Research Progress in Major Fish-Farming Countries

Major fish-farming countries have made significant contributions to ultrasound technology, tailoring it to local needs and advancing its industrialization:

• China: As the world’s largest aquaculture producer, China has made breakthroughs in ultrasound research for species like Chinese sturgeon, carp, and tilapia. Research institutions have developed low-cost, portable ultrasound devices for small and medium-sized fish, integrating AI algorithms to enhance image analysis efficiency. For instance, the Chinese Academy of Fishery Sciences developed an automated gonad maturity grading system based on ultrasound, improving sex segregation accuracy in farms.

• Norway: Norway extensively applies ultrasound in Atlantic salmon and cod farming, focusing on the relationship between gonadal blood flow and maturity. The Norwegian Institute of Marine Research has developed high-frequency probes that clearly image testes in smaller fish, overcoming resolution limitations and suiting large-scale commercial aquaculture.

• Japan: Japan has advanced ultrasound applications in high-value species like rainbow trout and bonito, particularly for sex reversal and gonad development monitoring. Japanese research institutions have combined ultrasound with genetic markers to develop non-invasive sex identification models, enhancing seed production efficiency.

• United States: The U.S. promotes ultrasound use in catfish and salmon farming, particularly for small-scale farms. USDA-supported projects have focused on miniaturizing ultrasound devices to reduce costs, making them accessible to smaller farmers. Additionally, U.S. research teams have developed machine learning-based ultrasound image analysis tools to improve objectivity.

Technical Advantages and Challenges

Fish ultrasound technology offers the following advantages:

• Non-Invasiveness: Avoids fish injury from traditional dissection, suitable for endangered species conservation.

• Real-Time Capability: Enables rapid scanning in or out of water, ideal for large-scale aquaculture operations.

• High Accuracy: Achieves over 90% accuracy in sex identification, surpassing traditional visual methods.

However, challenges remain:

• Fish Size Limitation: Imaging testes in small fish (<200 g) is difficult, requiring higher-frequency probes and more sensitive equipment.

**Exercise 1:**
Answer these questions about the fish ultrasound text, one line each:
(a) Which institution developed high-frequency probes that clearly image testes in smaller fish?
(b) What accuracy in sex identification does the technology achieve?
(c) Below what body weight is imaging testes in small fish described as difficult?
**Exercise 2:**
Continue the fish ultrasound text from the point where it stops.
The items are separate material and have no connection to the fish ultrasound text.

**Information given:**
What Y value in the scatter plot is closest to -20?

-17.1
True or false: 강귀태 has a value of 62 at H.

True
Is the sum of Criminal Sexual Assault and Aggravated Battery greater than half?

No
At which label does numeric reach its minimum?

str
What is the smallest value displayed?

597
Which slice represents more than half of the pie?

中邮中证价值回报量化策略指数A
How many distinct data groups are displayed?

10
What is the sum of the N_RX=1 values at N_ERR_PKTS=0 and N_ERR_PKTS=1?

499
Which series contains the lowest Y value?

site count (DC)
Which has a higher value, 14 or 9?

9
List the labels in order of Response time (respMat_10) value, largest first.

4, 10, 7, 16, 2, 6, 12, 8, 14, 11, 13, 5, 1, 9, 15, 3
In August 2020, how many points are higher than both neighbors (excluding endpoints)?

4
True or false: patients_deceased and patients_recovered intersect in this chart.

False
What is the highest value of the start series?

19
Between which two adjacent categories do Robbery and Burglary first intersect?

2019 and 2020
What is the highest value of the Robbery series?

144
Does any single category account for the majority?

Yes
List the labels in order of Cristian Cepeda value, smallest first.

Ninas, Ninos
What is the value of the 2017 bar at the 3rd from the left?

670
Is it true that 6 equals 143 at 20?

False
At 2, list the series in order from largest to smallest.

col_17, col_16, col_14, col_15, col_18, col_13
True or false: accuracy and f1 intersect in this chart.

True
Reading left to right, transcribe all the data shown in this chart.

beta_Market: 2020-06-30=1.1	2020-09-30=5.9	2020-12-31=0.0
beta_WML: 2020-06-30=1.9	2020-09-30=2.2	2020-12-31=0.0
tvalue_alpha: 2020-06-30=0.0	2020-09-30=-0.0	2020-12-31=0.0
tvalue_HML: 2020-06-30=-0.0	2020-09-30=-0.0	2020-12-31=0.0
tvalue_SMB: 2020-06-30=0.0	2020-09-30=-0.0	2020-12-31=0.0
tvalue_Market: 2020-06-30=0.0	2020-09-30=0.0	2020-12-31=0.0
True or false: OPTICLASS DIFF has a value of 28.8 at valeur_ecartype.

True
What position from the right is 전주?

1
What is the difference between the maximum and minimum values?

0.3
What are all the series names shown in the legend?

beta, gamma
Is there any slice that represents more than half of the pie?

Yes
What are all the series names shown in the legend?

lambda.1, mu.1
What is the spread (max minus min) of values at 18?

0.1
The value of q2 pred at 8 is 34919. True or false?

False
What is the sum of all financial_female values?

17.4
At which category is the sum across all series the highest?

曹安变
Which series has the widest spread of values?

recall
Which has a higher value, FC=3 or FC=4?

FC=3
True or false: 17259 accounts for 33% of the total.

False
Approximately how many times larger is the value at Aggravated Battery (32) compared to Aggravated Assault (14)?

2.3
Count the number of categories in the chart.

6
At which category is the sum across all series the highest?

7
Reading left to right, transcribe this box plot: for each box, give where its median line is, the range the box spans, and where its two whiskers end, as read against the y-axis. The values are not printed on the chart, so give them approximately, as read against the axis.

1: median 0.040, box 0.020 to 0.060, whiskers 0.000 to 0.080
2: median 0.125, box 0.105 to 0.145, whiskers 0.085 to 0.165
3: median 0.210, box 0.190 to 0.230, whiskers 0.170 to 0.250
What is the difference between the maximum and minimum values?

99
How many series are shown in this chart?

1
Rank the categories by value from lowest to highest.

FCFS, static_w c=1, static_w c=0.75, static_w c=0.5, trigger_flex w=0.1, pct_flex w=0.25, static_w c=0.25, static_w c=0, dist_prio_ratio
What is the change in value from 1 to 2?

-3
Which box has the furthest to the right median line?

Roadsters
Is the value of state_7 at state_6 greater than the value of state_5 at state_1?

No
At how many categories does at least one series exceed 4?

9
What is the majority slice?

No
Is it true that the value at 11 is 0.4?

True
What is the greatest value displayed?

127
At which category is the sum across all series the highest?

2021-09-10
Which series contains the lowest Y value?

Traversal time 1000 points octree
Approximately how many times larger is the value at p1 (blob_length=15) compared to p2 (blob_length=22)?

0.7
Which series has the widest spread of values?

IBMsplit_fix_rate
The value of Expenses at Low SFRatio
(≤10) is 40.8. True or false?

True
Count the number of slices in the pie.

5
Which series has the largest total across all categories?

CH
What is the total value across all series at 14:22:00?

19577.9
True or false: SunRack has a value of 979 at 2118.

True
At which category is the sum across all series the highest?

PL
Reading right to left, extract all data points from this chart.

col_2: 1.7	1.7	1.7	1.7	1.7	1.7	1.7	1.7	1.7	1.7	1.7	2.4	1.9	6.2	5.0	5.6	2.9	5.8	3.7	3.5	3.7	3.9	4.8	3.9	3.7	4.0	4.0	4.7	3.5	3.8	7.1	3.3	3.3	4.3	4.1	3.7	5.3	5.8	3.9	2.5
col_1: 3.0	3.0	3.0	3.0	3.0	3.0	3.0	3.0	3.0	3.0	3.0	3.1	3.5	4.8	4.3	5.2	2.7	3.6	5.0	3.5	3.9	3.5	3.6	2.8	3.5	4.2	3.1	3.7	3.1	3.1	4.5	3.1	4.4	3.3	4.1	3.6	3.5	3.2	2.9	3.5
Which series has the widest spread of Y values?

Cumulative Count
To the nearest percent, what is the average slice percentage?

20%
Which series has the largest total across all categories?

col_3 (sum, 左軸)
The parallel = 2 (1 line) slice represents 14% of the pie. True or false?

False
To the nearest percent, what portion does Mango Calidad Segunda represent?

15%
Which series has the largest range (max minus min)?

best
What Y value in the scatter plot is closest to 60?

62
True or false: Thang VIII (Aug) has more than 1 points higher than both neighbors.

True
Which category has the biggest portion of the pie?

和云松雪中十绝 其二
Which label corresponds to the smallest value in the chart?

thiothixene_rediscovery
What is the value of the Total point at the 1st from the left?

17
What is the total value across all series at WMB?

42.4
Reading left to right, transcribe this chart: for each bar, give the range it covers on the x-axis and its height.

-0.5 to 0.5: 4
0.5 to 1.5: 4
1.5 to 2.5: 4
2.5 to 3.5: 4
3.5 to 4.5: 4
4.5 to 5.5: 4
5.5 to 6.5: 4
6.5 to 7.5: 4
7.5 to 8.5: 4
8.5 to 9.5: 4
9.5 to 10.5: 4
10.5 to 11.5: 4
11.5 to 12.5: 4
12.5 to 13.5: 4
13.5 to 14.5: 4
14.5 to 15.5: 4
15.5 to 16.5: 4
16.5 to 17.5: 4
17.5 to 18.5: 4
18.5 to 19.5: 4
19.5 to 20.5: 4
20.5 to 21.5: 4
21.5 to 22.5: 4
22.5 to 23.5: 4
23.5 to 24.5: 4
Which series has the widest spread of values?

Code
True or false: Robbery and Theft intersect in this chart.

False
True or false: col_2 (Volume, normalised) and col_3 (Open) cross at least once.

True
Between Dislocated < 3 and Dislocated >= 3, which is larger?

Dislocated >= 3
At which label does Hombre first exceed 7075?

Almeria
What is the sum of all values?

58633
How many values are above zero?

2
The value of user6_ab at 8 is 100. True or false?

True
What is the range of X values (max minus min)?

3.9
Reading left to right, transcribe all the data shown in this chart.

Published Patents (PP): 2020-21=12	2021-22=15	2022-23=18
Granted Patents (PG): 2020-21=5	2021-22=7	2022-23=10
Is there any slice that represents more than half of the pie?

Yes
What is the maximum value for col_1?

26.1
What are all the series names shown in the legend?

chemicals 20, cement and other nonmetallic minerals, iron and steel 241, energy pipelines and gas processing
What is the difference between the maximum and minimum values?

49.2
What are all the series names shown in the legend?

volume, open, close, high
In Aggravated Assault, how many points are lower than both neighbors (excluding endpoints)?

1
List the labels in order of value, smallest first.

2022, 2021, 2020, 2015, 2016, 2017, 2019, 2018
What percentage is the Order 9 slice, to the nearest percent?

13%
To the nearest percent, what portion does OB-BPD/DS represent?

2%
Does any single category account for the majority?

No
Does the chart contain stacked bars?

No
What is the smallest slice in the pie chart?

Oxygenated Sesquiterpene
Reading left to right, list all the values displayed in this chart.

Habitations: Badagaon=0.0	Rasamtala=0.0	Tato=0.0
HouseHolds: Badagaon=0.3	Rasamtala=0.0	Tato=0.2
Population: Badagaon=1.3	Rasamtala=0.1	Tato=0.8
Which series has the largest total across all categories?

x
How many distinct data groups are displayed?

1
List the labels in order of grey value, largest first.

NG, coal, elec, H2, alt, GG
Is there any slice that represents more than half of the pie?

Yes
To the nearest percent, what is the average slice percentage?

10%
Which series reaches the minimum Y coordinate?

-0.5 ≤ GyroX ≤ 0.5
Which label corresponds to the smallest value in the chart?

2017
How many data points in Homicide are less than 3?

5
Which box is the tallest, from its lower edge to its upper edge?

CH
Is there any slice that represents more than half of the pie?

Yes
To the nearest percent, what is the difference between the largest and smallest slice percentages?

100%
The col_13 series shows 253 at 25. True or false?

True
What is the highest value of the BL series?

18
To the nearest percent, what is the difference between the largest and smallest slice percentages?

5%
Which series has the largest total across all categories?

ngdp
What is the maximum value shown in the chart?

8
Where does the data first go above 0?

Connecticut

**Expected answer 1:**
(a) The Norwegian Institute of Marine Research
(b) Over 90%
(c) 200 g

**Expected answer 2:**
• Equipment Cost: High-end ultrasound machines and color Doppler systems are expensive, limiting adoption by small-scale farmers.

• Operator Expertise: Image interpretation relies on experience, necessitating automated analysis tools to reduce skill barriers.

Future Directions

To further promote fish ultrasound technology in aquaculture, the following steps are recommended:

1. Enhance Imaging Resolution: Develop ultra-high-frequency probes to improve testes imaging in small fish.

2. Reduce Equipment Costs: Create affordable, portable ultrasound devices to reach small and medium-scale farmers.

3. Standardization and Automation: Establish standardized image analysis protocols and integrate AI and machine learning to reduce reliance on operator expertise.

4. International Collaboration: Strengthen cooperation among China, Norway, Japan, the U.S., and others to share data and technologies, advancing sustainable global aquaculture.

Fish ultrasound technology, with its non-invasiveness, real-time capability, and high accuracy, is an ideal tool for sex identification and gonad maturity assessment. Continuous research by major fish-farming countries has driven technological advancements, particularly in endangered species conservation and commercial aquaculture optimization. Through future innovations in resolution, cost reduction, and automation, ultrasound technology is poised for broader adoption in global aquaculture, supporting sustainability and economic benefits.